Called to Unity

I attend Messiah College, a non-denominational Christian school. “Non-denominational” means “open or acceptable to people of any Christian denomination.” However, most non-denominational churches adhere to Protestant tenants, as do many of my peers. Due to my Episcopal roots, I struggled to spiritually plant myself at Messiah.

The first time I attended Powerhouse, the student-run worship service, I felt out of place. They sang worship songs projected onto a screen rather than hymns from a book. Few people knelt, but a majority stretched out their hands. It felt more like a rock concert than my church’s liturgy. That’s not to say there’s anything wrong with contemporary praise – it was just unfamiliar to me. Despite my hesitance, I am grateful I gave Powerhouse a chance. Worshiping God in new ways taught me that Jesus calls us to unity, not uniformity.

During my freshman year, I grew frustrated with peers, and even professors, who harbored prejudices toward particular denominations, specifically Roman Catholicism. Despite a chauvinistic population on campus, I found people who embraced the blessings of a nondenominational community. I joined friends to visit Eastern Orthodox, Brethren in Christ, and Metropolitan Community churches.
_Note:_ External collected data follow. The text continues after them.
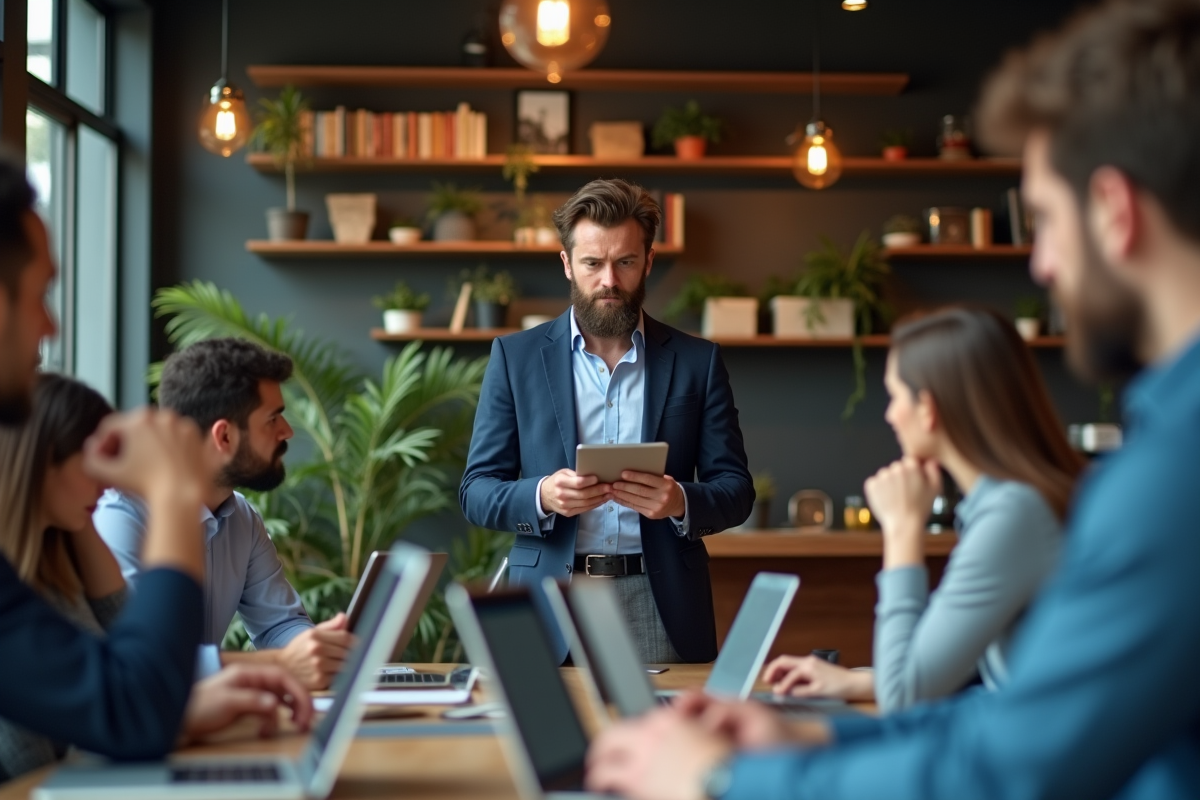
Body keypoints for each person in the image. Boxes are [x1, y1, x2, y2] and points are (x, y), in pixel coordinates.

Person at [584, 1, 1200, 797]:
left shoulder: (1170, 478)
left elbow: (1013, 766)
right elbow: (1016, 717)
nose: (1042, 264)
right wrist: (809, 736)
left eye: (1044, 220)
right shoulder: (1159, 453)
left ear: (1115, 211)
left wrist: (729, 780)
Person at [0, 156, 311, 782]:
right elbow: (133, 702)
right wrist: (169, 490)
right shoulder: (128, 514)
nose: (51, 326)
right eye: (40, 294)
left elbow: (123, 690)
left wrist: (186, 711)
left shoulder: (62, 551)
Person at [460, 178, 754, 664]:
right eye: (593, 264)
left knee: (665, 741)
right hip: (551, 598)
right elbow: (476, 490)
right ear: (567, 264)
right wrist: (542, 495)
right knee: (552, 738)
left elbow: (736, 489)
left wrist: (680, 500)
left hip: (661, 602)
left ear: (648, 263)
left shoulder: (697, 361)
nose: (609, 282)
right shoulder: (515, 358)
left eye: (626, 262)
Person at [763, 308, 1084, 712]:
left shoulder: (1013, 514)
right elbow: (969, 668)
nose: (889, 414)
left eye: (895, 395)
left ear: (928, 409)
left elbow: (905, 698)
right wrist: (855, 681)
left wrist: (901, 528)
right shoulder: (1013, 503)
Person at [94, 338, 351, 690]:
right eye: (273, 418)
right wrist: (281, 664)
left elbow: (278, 625)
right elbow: (142, 662)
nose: (287, 431)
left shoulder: (241, 516)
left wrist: (319, 652)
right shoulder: (120, 517)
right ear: (224, 436)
I met truly open-minded people with a desire to see God anew. In 1 Corinthians 1:12-13 (ESV), Paul wrote: “Each one of you is saying, ‘I follow Paul,’ and ‘I follow Apollos,’ and ‘I follow Cephas,’ and ‘I follow Christ.’ Is Christ divided? Was Paul crucified for you?” Although I attend St. Paul’s Church, I belong to a much bigger church: the body of Christ.

This does not mean there should only be one denomination, but that they should share fellowship with one another. For instance, Catholic J.R.R. Tolkien helped C.S. Lewis convert to Christianity, but Lewis found harmony in Anglicanism. In “Mere Christianity,” he said, “[Christianity] is more like a hall out of which doors open into several rooms….But it is in the rooms, not in the hall, that there are fires and chairs and meals. The hall is a place to wait in, a place from which to try the various doors, not a place to live in.” Each room of Christianity reveres God uniquely, but are one in the Holy Spirit.

I have learned so much, and have much to learn, from different Christian traditions. My spirituality is a beautiful blend of my inter-denominational experiences, from Mennonite to Methodist. I commend Messiah for creating a community where Christians of all creeds can grow together.